Les produits alimentaires sont le secteur qui agit le plus sur le taux d’inflation du pays. Pour le mois de janvier 2019, ils contribuaient à hauteur de 18,9 % dans l’indice des prix à la consommation. Cette inflation agit sur tous les autres secteurs de la vie nationale, principalement l’agriculture. Les importations de riz ne cessent d’augmenter, au détriment des quelques tonnes produites localement.

Ces importations à outrance sont le fruit de la libéralisation du marché haïtien, conclu dans le cadre des ajustements structurels du Fonds monétaire international, entre autres. Les barrières douanières, jusque-là élevées, ont fait place à des tarifs de taxation très bas, favorisant l’entrée de marchandises de toutes sortes.

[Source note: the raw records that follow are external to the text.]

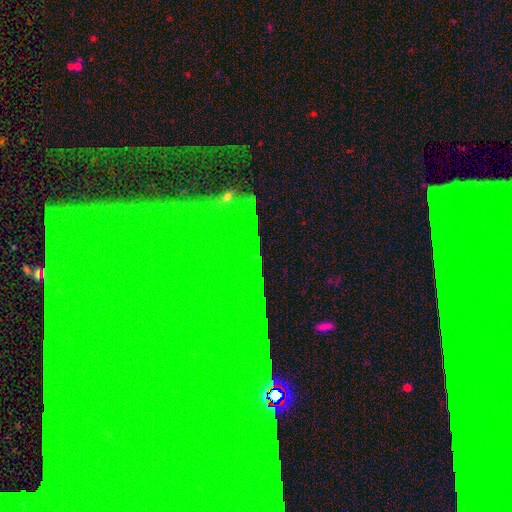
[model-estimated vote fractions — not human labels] A star or artifact, not a galaxy (81%).

Vote fractions:
- Smooth or featured? star or artifact: 81% / featured or disk: 10% / smooth: 8%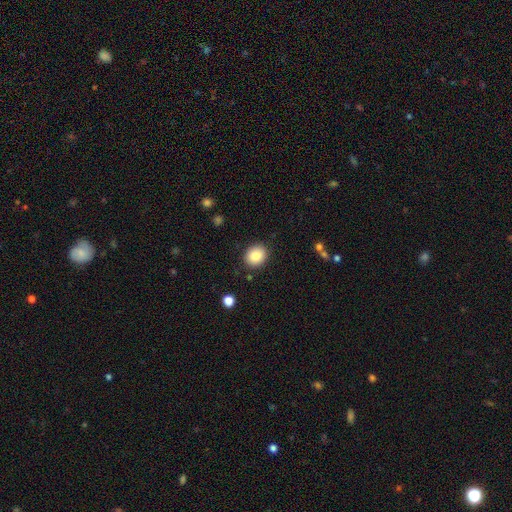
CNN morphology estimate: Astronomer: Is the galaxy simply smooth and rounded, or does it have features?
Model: smooth — 84%.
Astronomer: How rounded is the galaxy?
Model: round — 69%.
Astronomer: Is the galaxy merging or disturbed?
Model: none — 89%.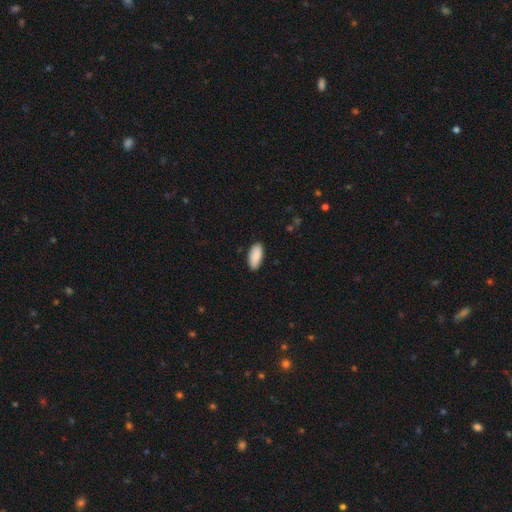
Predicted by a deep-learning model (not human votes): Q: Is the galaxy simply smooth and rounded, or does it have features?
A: smooth — 90%.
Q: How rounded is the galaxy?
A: in between — 90%.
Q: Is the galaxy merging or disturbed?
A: none — 87%.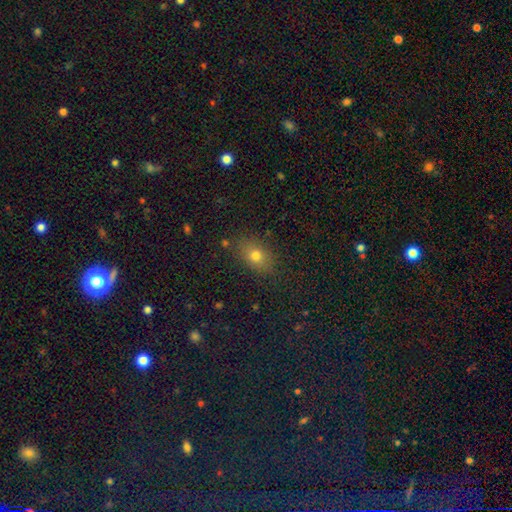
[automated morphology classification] The model was most divided on "how rounded": in between: 73%, round: 25%, cigar-shaped: 2%. More confident: merging — none (83%); smooth or featured — smooth (75%).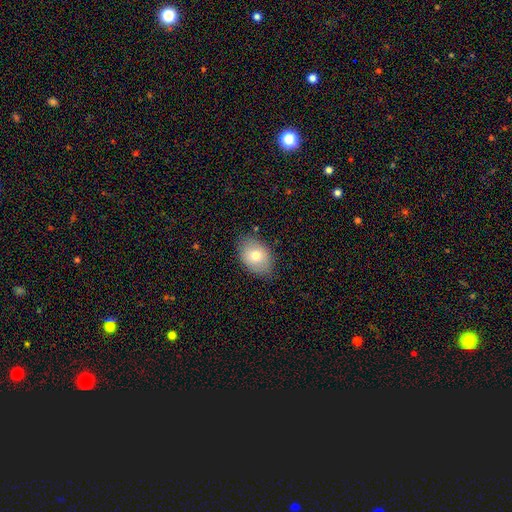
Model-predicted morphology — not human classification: smooth 74%, featured or disk 19%, star or artifact 8%. Down the decision tree: how rounded — in between (82%); merging — none (80%).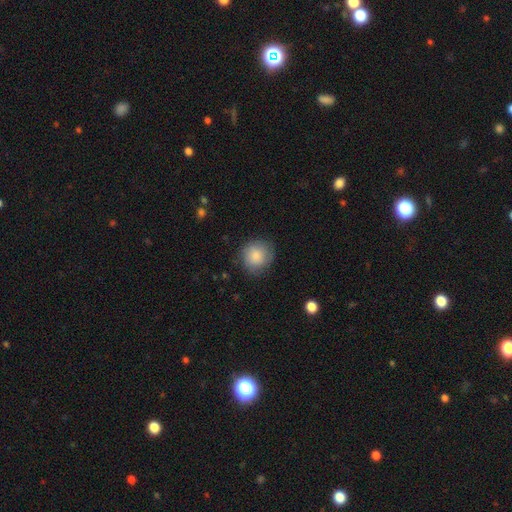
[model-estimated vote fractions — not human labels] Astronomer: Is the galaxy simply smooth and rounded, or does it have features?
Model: smooth — 80%.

D’après l’agronome Ralph Beauvoir, c’est l’une des causes de la destruction de notre production nationale. Le riz importé est en compétition directe avec le riz produit localement et les autres produits de l’agriculture du pays. Le consommateur, face au prix alléchant des produits importés, a changé ses habitudes alimentaires, pour mieux gérer son maigre budget. La vente des produits locaux, déjà chers à cause du manque de production arrive à peine à subvenir aux besoins de l’agriculteur. Il abandonne sa terre, ne pouvant pas vivre d’elle.

L’agriculteur et le consommateur sont les premiers concernés

« L’agriculture n’est plus une activité intéressante pour l’agriculteur », déplore Ralph Beauvoir. C’est un problème, car le cultivateur est le maillon le plus important de la chaîne de production. Les réticences de l’agriculteur sont pourtant légitimes, si l’on considère les aléas de toutes sortes qui l’affectent. D’abord, le rendement à l’hectare, c’est-à-dire la quantité de produits que lui fournit sa terre, est faible.

« Nous pouvons réduire considérablement nos importations alimentaires, surtout de riz, croit l’agronome. Il n’y a pas longtemps nous étions quasiment autosuffisants dans la production de riz. Il est vrai que la population n’était pas aussi nombreuse qu’aujourd’hui, mais nous n’avons pas su nous adapter aux nouvelles technologies qui pourraient améliorer le rendement à l’hectare. Nous n’avons même pas encore besoin d’augmenter les espaces cultivables, pour voir cette amélioration. »

L’utilisation de semences améliorées est l’une des techniques pour améliorer le rendement des terres. Mais ces initiatives se heurtent parfois au refus de l’agriculteur, habitué à sa manière de produire. Cette réticence au changement, couplée au manque de semences de qualité, ne favorise pas la productivité. Mais, même quand ces techniques seraient utilisées, l’accès aux engrais est un autre frein. Non seulement ils sont importés, surtout pour la culture du riz qui nécessite un engrais spécial, mais le paysan n’y a pas accès avec facilité.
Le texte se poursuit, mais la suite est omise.